The Chancellor had been speaking for about five minutes when it dawned on me that she wasn’t going to say anything interesting. By the time she got to discussing the finer points of Southport’s pier and Kirkcaldy’s high street, I’d moved on to other things.

That’s not to say that the Spending Review wasn’t interesting, or that it didn’t matter, it’s just that Rachel Reeves used her speech in the Commons to rattle off not much more than a loose collection of local press releases with no intention of getting into the details.

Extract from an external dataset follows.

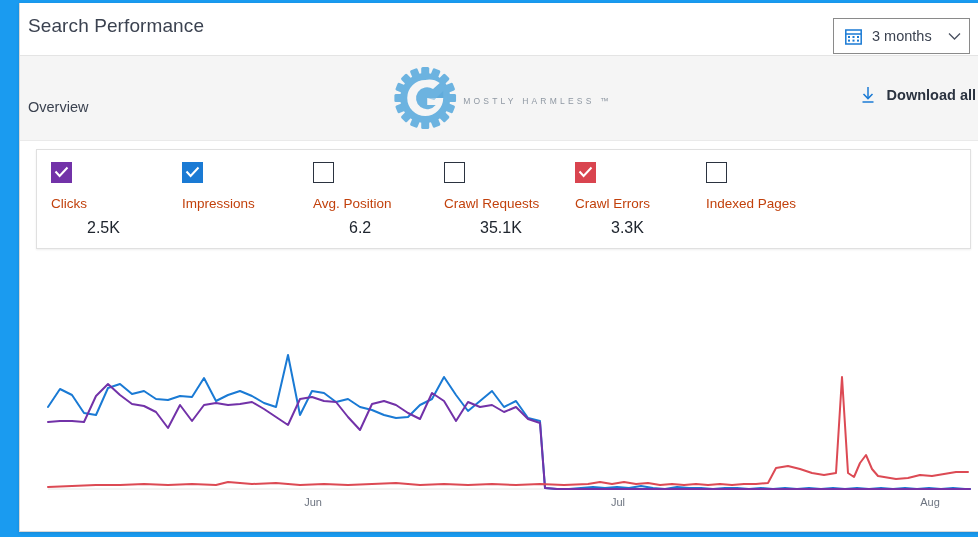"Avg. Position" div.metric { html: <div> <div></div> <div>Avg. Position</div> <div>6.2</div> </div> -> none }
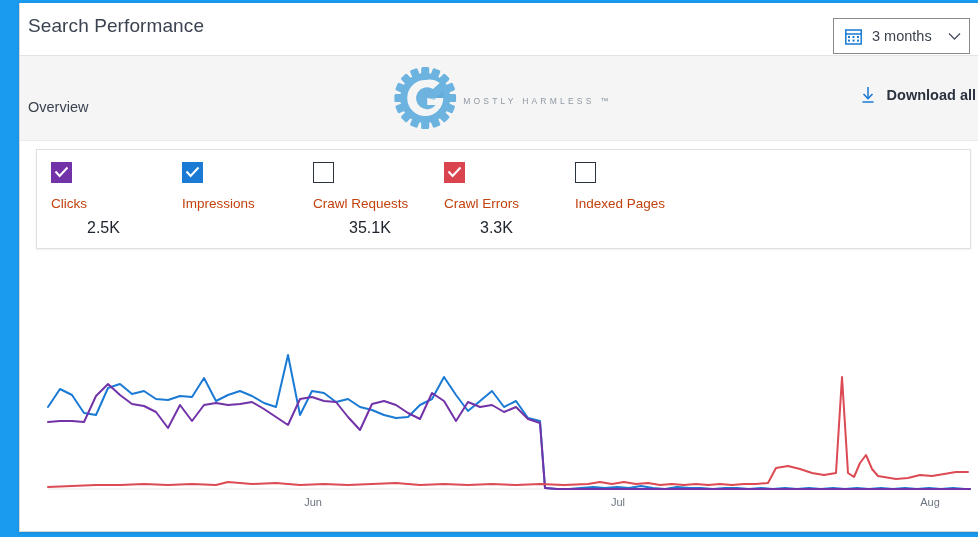"2.5K" .metric .m-value { font-size: 16px -> 20px; font-weight: normal -> bold; margin-left: 36px -> none }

As Paul Johnson of the IFS said, “The Chancellor’s speech was full of numbers, few of them useful.” But the details, when they came, were interesting. The details mattered. As soon as Reeves sat down the Treasury published a tranche of documents, groaning with data, tables, multi-year spending plans and confirmation of where the axe will fall on those departments whose budgets are not protected.

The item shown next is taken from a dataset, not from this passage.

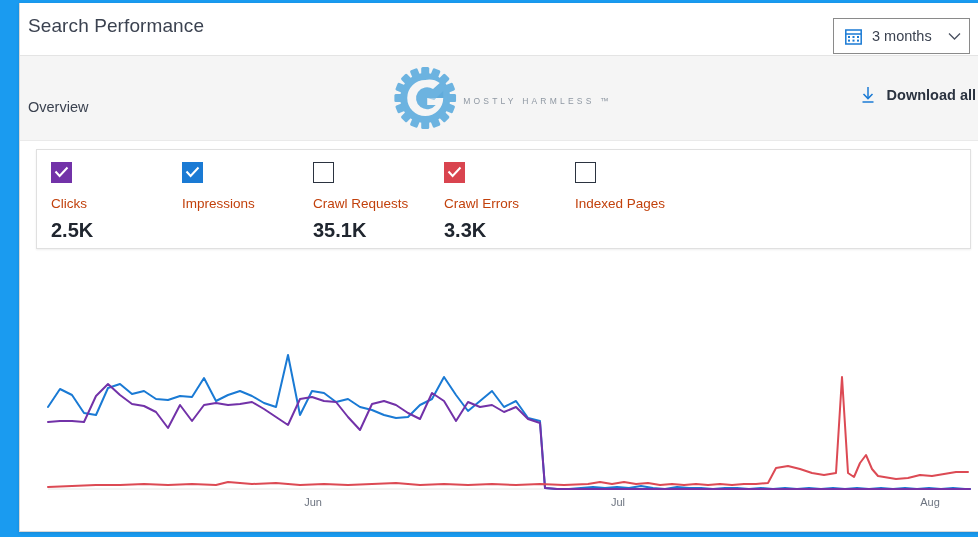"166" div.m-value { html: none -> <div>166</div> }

One of the most ambitious elements of the government’s financial plans is the amount they expect to ‘save’ from efficiency measures; a cool £14bn a year by 2028-29. Scepticism over whether such sums can possibly be achieved is just one reason why nearly every economist now expects the government to launch another tax raid in the Autumn.

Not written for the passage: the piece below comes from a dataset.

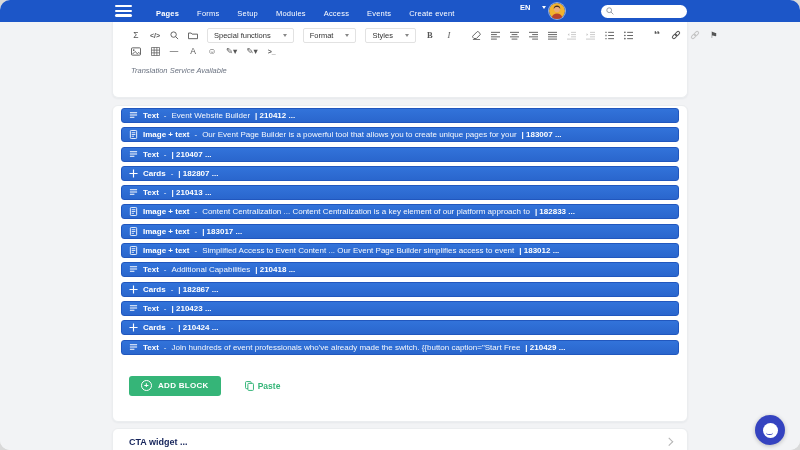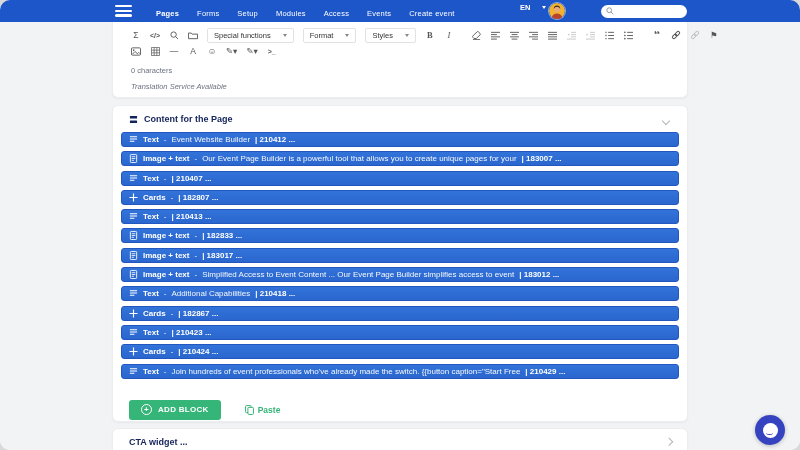"0 characters" div.char-count { html: <div>0 characters</div> -> none }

‘Substantial tax increases will be needed’

Consultants at Oxford Economics said yesterday’s announcement “leaves the impression of being a stopgap, rather than a durable plan” adding that “it looks increasingly likely that substantial tax increases will be needed in the Autumn Budget.”

Reeves used her speech yesterday to try and reassert her authority and cement her credibility after some bruising u-turns on welfare spending left her looking at the mercy of events – or Labour MPs. If she’s forced to launch a tax raid in October, or if she tries to fiddle the spending rules for the final year of this parliament as a way of avoiding tax rises, her credibility will be shot to pieces.

More importantly, the capacity of the UK economy to endure yet another increase to an already record-high tax burden will be tested to destruction. Only roaring economic growth can save her – and the country – from a nightmare scenario, and as things stand there’s little sign of that on the horizon.

It seems we must now endure another damaging few months of tax-related speculation thanks to a Chancellor whose decisions mean she’s unable to rule them out.